Eslinger was directed to the Cardiology Department where he was provided a cardiac event monitor. This portable device records any irregularity in the heart’s rhythm and can be worn for up to two weeks, or until it has recorded seven “events.”
“It’s a great tool for capturing sporadic cardiac arrhythmias,” said Karen Call, a cardiology tech at SNMH.
Electrodes are attached to the body to allow the event monitor to record irregular heart rhythms. Call said patients can press a button themselves when they feel an “event” or, as in Eslinger’s case, the monitor can be set to automatically record the events.
After he had worn the device for about three hours, he called the Cardiology Department to tell them the recorder was full. Because this is highly unusual, Call shared that it might be a monitor malfunction — but asked that he come in so the recordings could be evaluated.
When the results were reviewed by Call, she found that the monitor recorded occasions when as many as five seconds passed between his heartbeats (a healthy heart beats once per second or slightly faster).
“The thing I found most concerning was that he didn’t notice anything during these fairly significant pauses. It made me wonder what was happening with his rhythm when he was symptomatic,” Call said.
She called cardiologist Dr. Ryan Smith to assess Eslinger’s results, and Smith immediately identified the need for fast action. He arranged for Eslinger to be taken by ambulance later that day to the Dignity Health Heart and Vascular Institute of Greater Sacramento at Mercy General Hospital, where he would have a pacemaker installed the next day.
“That part was a little shocking,” Eslinger recalled. “I never once thought about anything like that.”
SNMH Cardiology Clinical Specialist Michelle Hughes, RDCS, shared that a pacemaker is needed when the electrical system of the heart malfunctions.
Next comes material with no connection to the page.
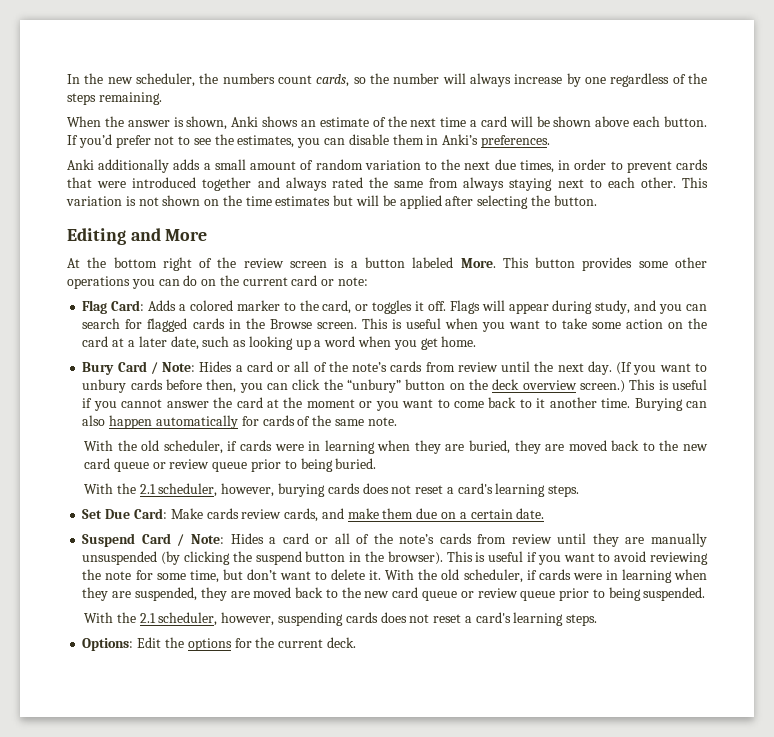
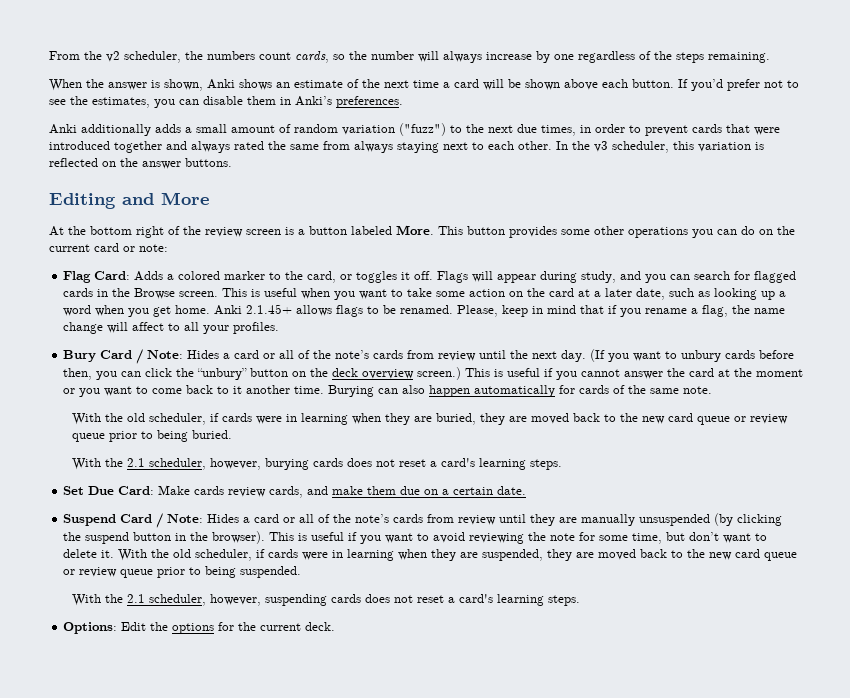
[67,73,133,84] In the new -> [49,51,120,62] From the v2
(421, 165) none -> [399,123,446,136] ("fuzz")
[682,177,708,188] [66,195,597,209] This variation is not shown on the time estimates but will be applied after selecting the button. -> [556,141,764,153] [49,158,232,169] In the v3 scheduler, this variation is reflected on the answer buttons.
(477, 341) none -> [214,304,786,317] [63,322,280,334] Anki 2.1.45+ allows flags to be renamed. Please, keep in mind that if you rename a flag, the name change will affect to all your profiles.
An irregular heartbeat, or arrhythmia, is common, and millions of people experience them every year. Most cases are harmless, but some are more serious and require treatment, like in Eslinger’s case.
“Mr. Eslinger is very lucky that he came in when he did,” she said.
In some cases arrhythmias have no symptoms, and in others it can cause lightheadedness, dizziness, loss of consciousness, heart “fluttering,” heart palpitations or pounding, or chest pain.
“When it comes to heart health, people often only think of the risk of heart attacks, but arrhythmias can be very serious,” shared Call.
In Eslinger’s case, the malfunction in his heart occurred when he was engaged in activity, which is why initial tests in the Emergency Department did not identify the problem while he was lying down.
The medical staff recommended the event monitor to capture how his heart was working in other environments and activities over time.
According to Call, the heart event monitor is easy to use. The electrodes can be removed to bathe and the device is small enough to put in one’s pocket.
Today, Eslinger is back to regularly volunteering for Grass Valley Police Department and working several days each week at the Grass Valley Animal Control/Shelter.
Since receiving the pacemaker, he said he feels fine and his doctor tells him that everything looks good. “They tell me I’m fixed,” he said.
Eslinger also shared his gratitude with the staff.
“I thought my care was great,” he said. “Everyone was constantly coming in to check on me and ask me how I was doing,” he said.
“Mr. Eslinger’s case was a pretty dramatic one, but it shows how important seeking care is, and how the technology we use can truly save a life,” Call said.
All physicians providing care for patients at SNMH are members of the medical staff and are independent practitioners, not employees of the hospital.